DeviceNet is a low-level industrial application layer protocol for industrial automation applications. DeviceNet connects simple industrial devices (sensors and actuators) with higher-level devices such as Programmable Controllers. Built on the standard CAN (Controller Area Network) physical communications standard DeviceNet uses CAN hardware to define an application layer protocol that structures the task of configuring, accessing and controlling industrial automation devices. DeviceNet is very popular in the United States especially with users of Rockwell Automation Programmable Controllers.
NetBurner DeviceNet Product Summary:
All NetBurner products that have a CAN port and support the standard NetBurner development software support DeviceNet. Embedded Gateway and Master and Slave Source File solutions are available from Real Time Automation.
DeviceNet is a CAN open standard created by Allen Bradley in the mid 1990s. To encourage its development and widespread use, management of the specification was transferred to the Open DeviceNet Vendor Association (ODVA). The ODVA is a non-profit organization that develops and markets DeviceNet and promotes its worldwide adoption.
DeviceNet uses abstract object models to describe communication services, data and behavior. A DeviceNet Node is built from a collection of Objects. These objects organize the system behavior and group data using virtual objects much like C++ uses objects and instances to organize data. A node can even have multiple identities. Objects implement services such as Get Attribute and Set Attribute. Required objects are present in all nodes. The Identity and DeviceNet Objects are required objects. The Identity Object contains data such as the Vendor ID, Device Type and Serial Number. The DeviceNet Object contains data describing the DeviceNet CAN connection such as the node address and network baud rate.
DeviceNet is based on the Part A specification and uses the eleven bit identifier in four different ways. These “Message Groups” define the structure of communications between any two communicating end points. Each group maps one or more of the highest bits as priority bits. For example, the value of bits nine and ten of the eleven bit ID Field define the Group number giving Group 1 the highest network priority. The remaining bits of the identifier are mapped between a DeviceNet Message ID field and a Media Access Control Identifier (MAC Id). Message Groups support different number of Message ID’s and MAC ID’s.
DeviceNet uses two types of messaging schemes, Explicit Messaging and I\O Messaging. Explicit Messages configure end points and provide general communications between any two nodes. Explicit Messages use part of the CAN Data Field for message management. I\O Message is used to transfer data. The entire CAN Data Field can contain message data.
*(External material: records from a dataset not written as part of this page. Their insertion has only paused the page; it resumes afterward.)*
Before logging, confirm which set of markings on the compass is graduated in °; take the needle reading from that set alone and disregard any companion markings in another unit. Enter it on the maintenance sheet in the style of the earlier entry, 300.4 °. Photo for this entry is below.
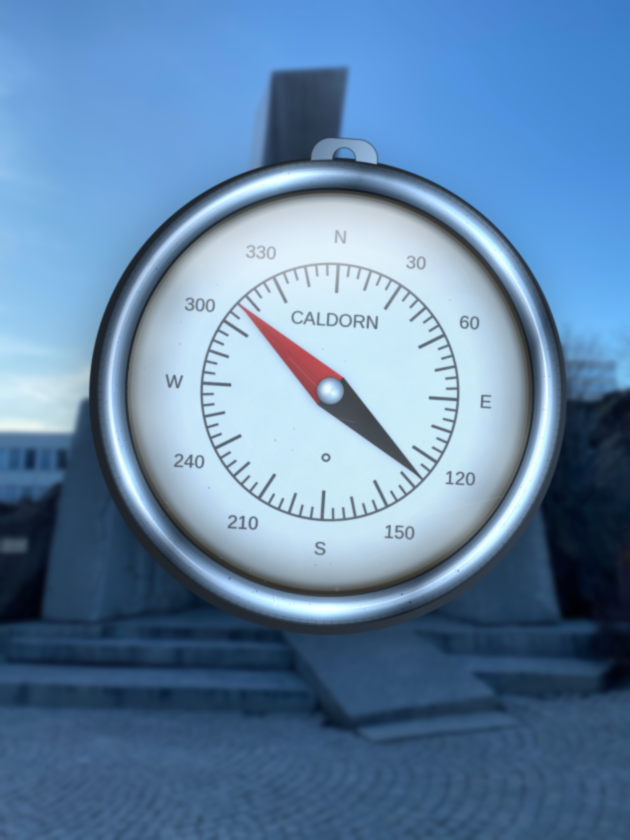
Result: 310 °
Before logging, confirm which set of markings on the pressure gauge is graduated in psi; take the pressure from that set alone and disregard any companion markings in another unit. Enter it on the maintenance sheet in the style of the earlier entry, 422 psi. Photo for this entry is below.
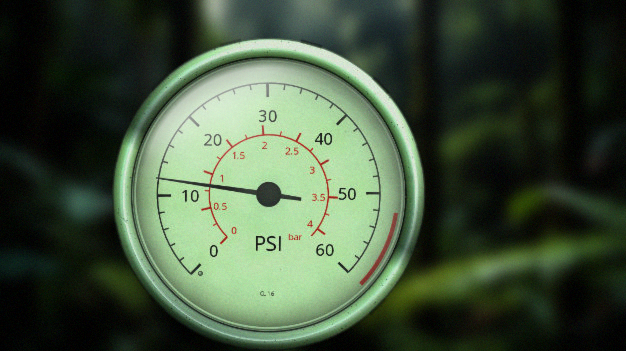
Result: 12 psi
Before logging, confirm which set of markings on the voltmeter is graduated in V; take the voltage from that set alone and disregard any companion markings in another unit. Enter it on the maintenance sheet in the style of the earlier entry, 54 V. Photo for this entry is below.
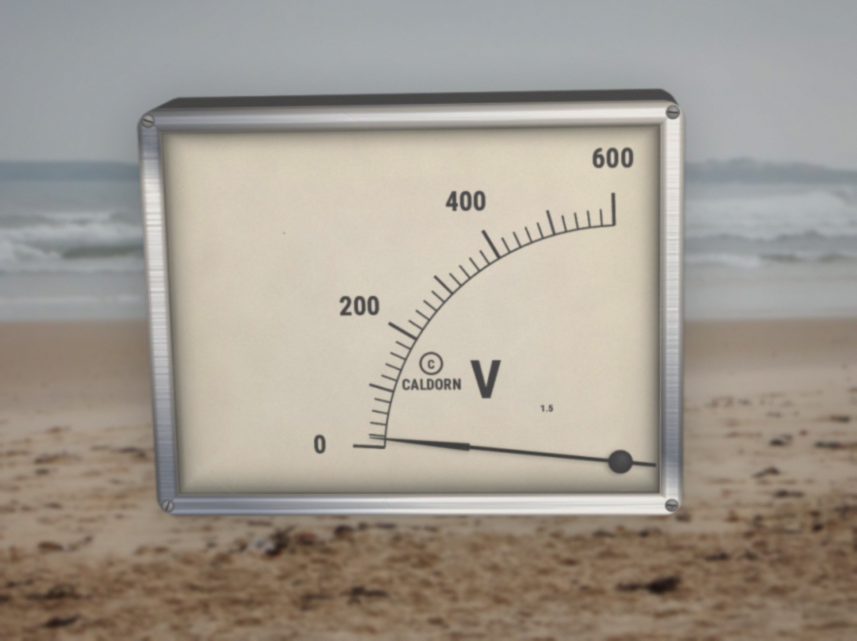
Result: 20 V
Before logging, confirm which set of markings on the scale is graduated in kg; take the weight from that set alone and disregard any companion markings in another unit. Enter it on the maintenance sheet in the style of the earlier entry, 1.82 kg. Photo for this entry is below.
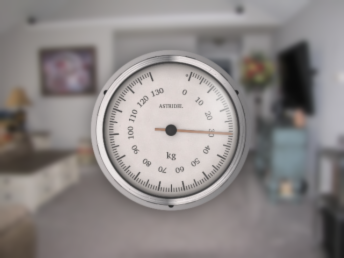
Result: 30 kg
One of the most extraordinary features of CAN (and DeviceNet) is bitwise arbitration. Bitwise Arbitration is the process that CAN uses to prioritize messages without losing any network bandwidth. On a CAN network “zero” bits dominate “one” bits. As a device transmits a message it listens to the bits on the network. If a device transmits a one and hears a zero, it knows that a higher priority message is being transmitted and it discontinues transmitting. The node with the higher priority message hears the bits it is transmitting and never knows it conflicted with a lower priority message. The message sequence on the network is preserved.
Data to be transferred using DeviceNet is defined in Electronic Data Sheets (EDS). EDS’s are very useful because host computers being used as masters can read EDS’s and use this information to configure DeviceNet nodes.